An altered microbe with an "unnatural" genetic code has been shown to assemble proteins – a key step towards designing new drugs and materials.
Scientists modified the bacterium's DNA to incorporate six "letters" rather than the four found in nature.
They previously found the E. coli bug could hold on to the synthetic code but was slow to grow.
And it had been unclear whether the lifeforms could be used to encode proteins like normal DNA.
The blueprint for all forms of life on Earth is written in a code consisting of four "letters": A, T, C and G, which pair up in the DNA double helix.
The lab organism has been modified to use an additional two, giving it a genetic code of six letters.

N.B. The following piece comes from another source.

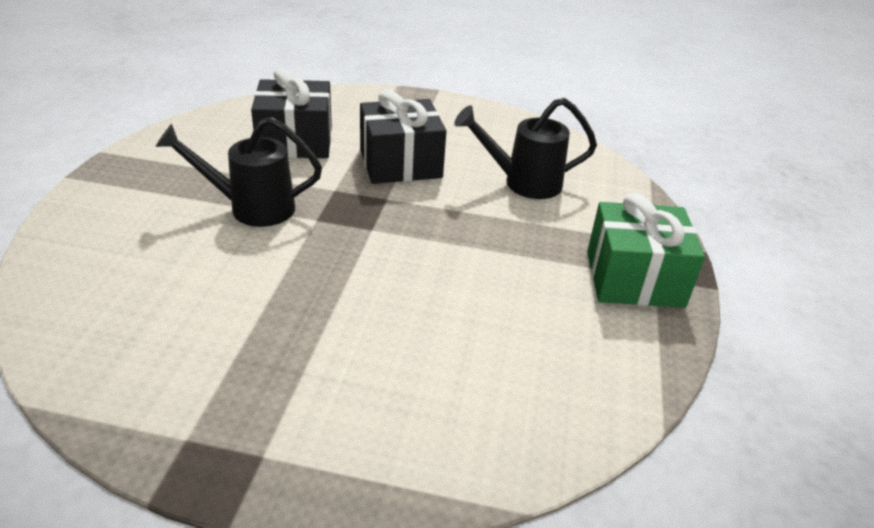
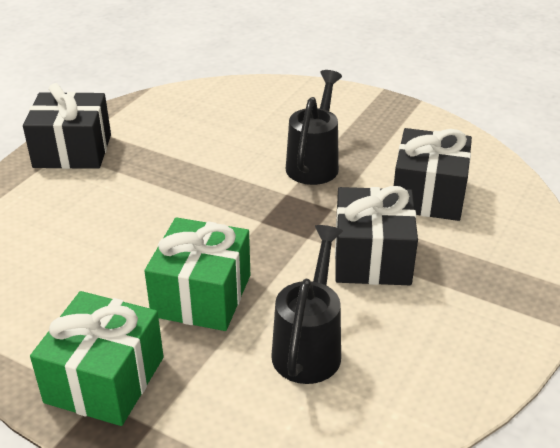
camera: 110 degrees right, 0 degrees up
(258, 442) = (72, 151): none -> black gift
(500, 246) = (202, 295): none -> green gift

Transcription and translation are key steps in the process by which cells use the instructions in the genetic code to manufacture proteins – the vital functional molecules in biology.
Writing in Nature journal, Floyd Romesberg from The Scripps Research Institute in La Jolla, US, and colleagues, show that the bacterium can both transcribe and translate tinkered-with biological building blocks.
It resulted in proteins containing "unnatural" constituents (amino acids) and occurred with no loss of efficiency compared with natural protein synthesis.
Organisms that can produce proteins not found in nature could be incredibly useful.
They could form the basis of new treatments for disease, as well as new types of plastic – and other novel materials.